Coronavirus, gli errori da evitare sul «dopo»

di Antonio Polito

Siccome siamo guelfi e ghibellini nell’animo, abbiamo già cominciato a dividerci su quando «riaprire» l’Italia, innescando un dibattito sulla data in cui mettere fine alla fase del lockdown, se prima di Pasqua o dopo, se ad aprile o a maggio. Poiché le incertezze sul quando «chiudere» furono all’origine di molti guai, vuol dire che non abbiamo imparato la lezione.

I tempi di questa crisi non sono nelle nostre mani, ma in quelle dell’epidemia. E chi non ne tiene conto finisce per fare la parte dell’asino di Buridano, che un giorno vuol chiudere tutto e il giorno appresso aprire tutto, disorientando l’opinione pubblica ma non il virus.

Intendiamoci, la tensione è comprensibile. Siamo tutti sull’orlo di una crisi di nervi, sarebbe inutile negarlo. Da settimane chiusi in casa.

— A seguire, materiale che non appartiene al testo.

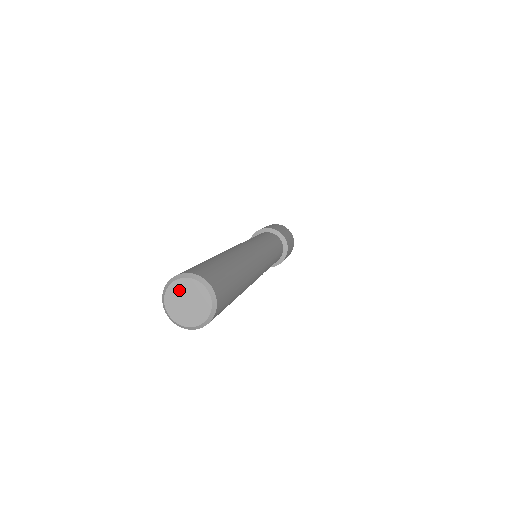
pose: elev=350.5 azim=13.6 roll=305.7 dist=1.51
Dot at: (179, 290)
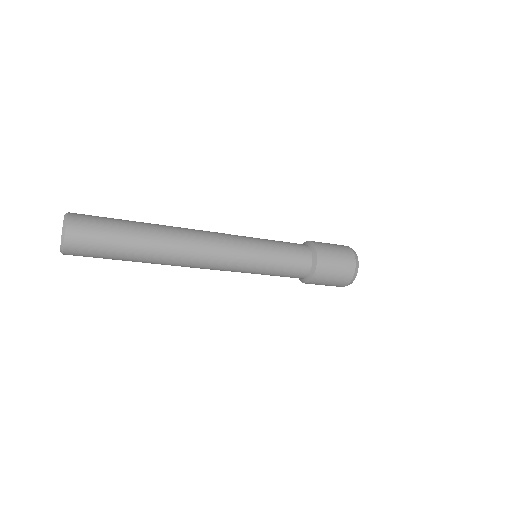
Dot at: occluded
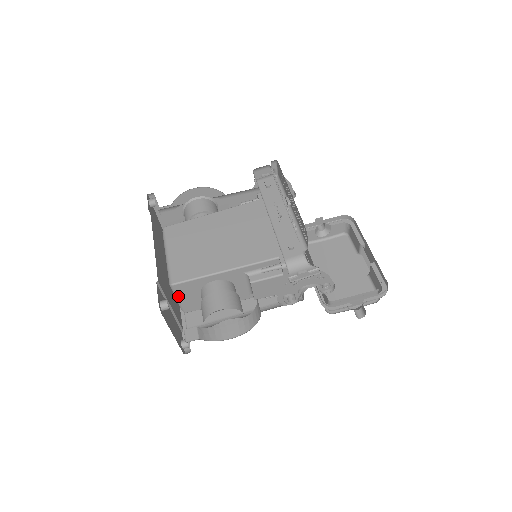
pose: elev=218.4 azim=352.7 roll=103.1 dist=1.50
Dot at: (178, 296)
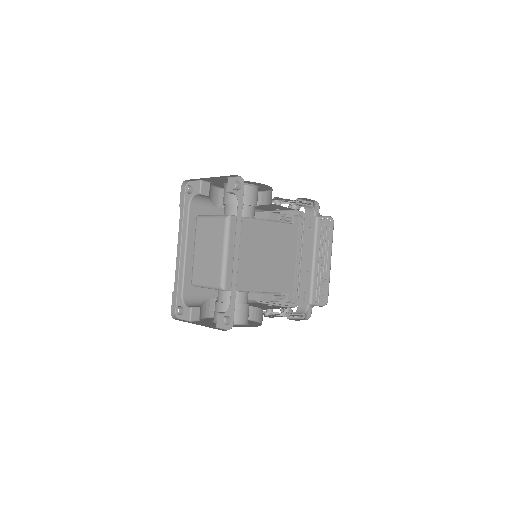
Dot at: occluded
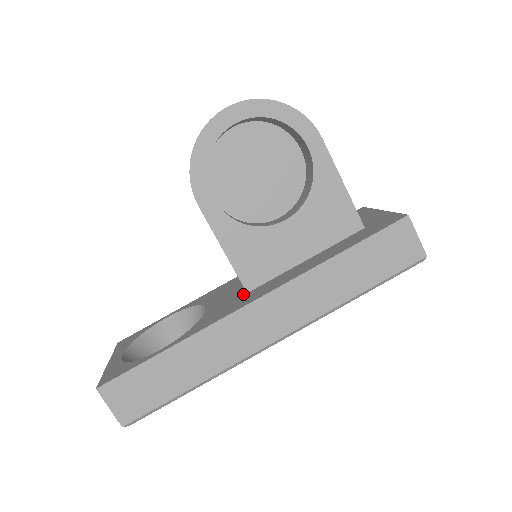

Con la prospettiva di passarci anche la Settimana Santa e quella dopo ancora. Ogni giorno che se ne va falcidia redditi familiari e Pil nazionale. È dunque salutare interrogarsi sul dopo. Ma la domanda giusta non è quando, bensì come. È giunta l’ora di aprire un dibattito nazionale sulla seconda fase, quella cosiddetta della «mitigation», sapendo che alla «normalità» ci torneremo solo quando saremo tutti vaccinati; ma sapendo anche che da qui ad allora ci può e ci deve essere una fase di «semi-normalità», in cui si convive con il virus. Avere davanti a noi un traguardo, intravedere una luce in fondo al tunnel, per quanto lontana essa sia, può anzi renderci più accettabile un ulteriore sacrificio, dare un senso alle nostre rinunce. Discutere seriamente di come «riaprire» avrebbe inoltre l’inestimabile vantaggio di farci evitare gli errori che abbiamo commesso al momento di «chiudere».